Ultrasound-based detection and malignancy prediction of breast lesions eligible for biopsy: A multi-center clinical-scenario study using nomograms, large language models, and radiologist evaluation
A new AI nomogram achieved 83.8% accuracy in malignancy prediction, outperforming expert radiologists and two ChatGPT models.
A new AI-powered diagnostic tool has demonstrated superior performance in interpreting breast ultrasound scans, outperforming both expert radiologists and general-purpose large language models like ChatGPT. In a multi-center study published in Academic Radiology (2026), researchers from Iran and Turkey developed and validated a fused nomogram—a statistical model—that combines standard BIRADS features with 26 quantitative morphometric characteristics extracted from ultrasound images. The model was trained and tested on a dataset of 1,747 women with pathologically confirmed breast lesions. In pooled analysis, this integrated AI nomogram achieved the highest accuracy for both biopsy recommendation (83.0%) and malignancy prediction (83.8%), with corresponding AUCs of 0.901 and 0.853.

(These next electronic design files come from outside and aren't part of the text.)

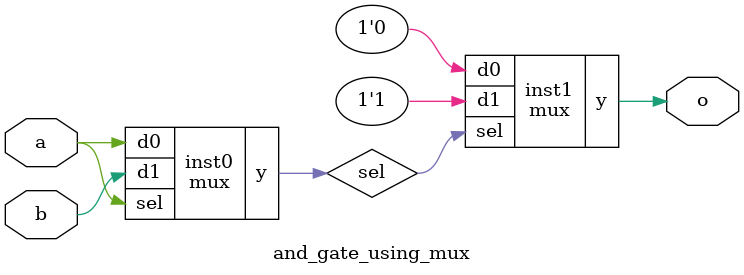
<source format=v>
module mux
(
  input  d0, d1,
  input  sel,
  output y
);

  assign y = sel ? d1 : d0;

endmodule

//----------------------------------------------------------------------------

module and_gate_using_mux
(
    input  a,
    input  b,
    output o
);

  // TODO

  // Implement and gate using instance(s) of mux,
  // constants 0 and 1, and wire connections
  wire sel;
  mux inst0
  (
    .d0(a),
    .d1(b),
    .sel(a),
    .y(sel)
  );

  mux inst1
  (
    .d0(1'b0),
    .d1(1'b1),
    .sel(sel),
    .y(o)
  );

endmodule

</source>
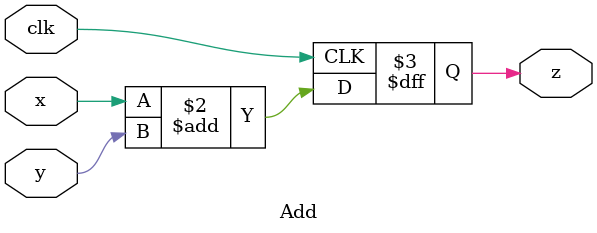
<source format=v>
module Add(x, y, z, clk);
  
input clk, x, y;
output reg z;

always@(posedge clk)

 z = x + y;
 
endmodule
</source>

The study's key finding is that this specialized, interpretable AI model consistently outperformed not only a morphometric-only nomogram and a BIRADS-only nomogram but also three human radiologists (one senior, two general) and two variants of OpenAI's ChatGPT. The researchers had the LLMs and radiologists independently interpret de-identified breast lesion images. The AI nomogram's performance remained robust across two external validation cohorts, confirming its generalizability across different ultrasound platforms and patient populations. This suggests that purpose-built, clinical AI can surpass both human experts and powerful but general LLMs in specific, high-stakes diagnostic tasks where precision is critical.
- The fused AI nomogram achieved 83.8% accuracy in predicting malignancy and 83.0% accuracy in recommending biopsies, outperforming all comparators.

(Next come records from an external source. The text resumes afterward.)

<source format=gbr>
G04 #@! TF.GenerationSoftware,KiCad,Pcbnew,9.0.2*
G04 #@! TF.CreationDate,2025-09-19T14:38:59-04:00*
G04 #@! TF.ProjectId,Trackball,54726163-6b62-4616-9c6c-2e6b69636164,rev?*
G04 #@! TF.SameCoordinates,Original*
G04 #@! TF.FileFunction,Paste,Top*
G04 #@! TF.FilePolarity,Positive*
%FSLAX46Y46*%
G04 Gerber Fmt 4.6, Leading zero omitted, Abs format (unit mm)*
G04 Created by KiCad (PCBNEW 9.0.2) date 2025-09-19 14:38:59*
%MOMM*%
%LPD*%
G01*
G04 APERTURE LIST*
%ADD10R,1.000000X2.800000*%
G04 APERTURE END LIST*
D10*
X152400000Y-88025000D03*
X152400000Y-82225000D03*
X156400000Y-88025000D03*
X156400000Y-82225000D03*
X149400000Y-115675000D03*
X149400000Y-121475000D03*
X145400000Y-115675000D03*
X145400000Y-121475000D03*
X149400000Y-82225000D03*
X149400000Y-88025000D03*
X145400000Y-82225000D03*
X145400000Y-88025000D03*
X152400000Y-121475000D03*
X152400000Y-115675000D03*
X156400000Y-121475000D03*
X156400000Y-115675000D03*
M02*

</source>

- The model was tested on a large, multi-center dataset of 1,747 patients and validated across different populations and ultrasound systems.
- It significantly outperformed three radiologists and two ChatGPT models, showing specialized clinical AI can beat both human experts and general LLMs.
Why It Matters
This tool could reduce unnecessary, invasive breast biopsies by providing more accurate, data-driven recommendations, improving patient care and resource allocation.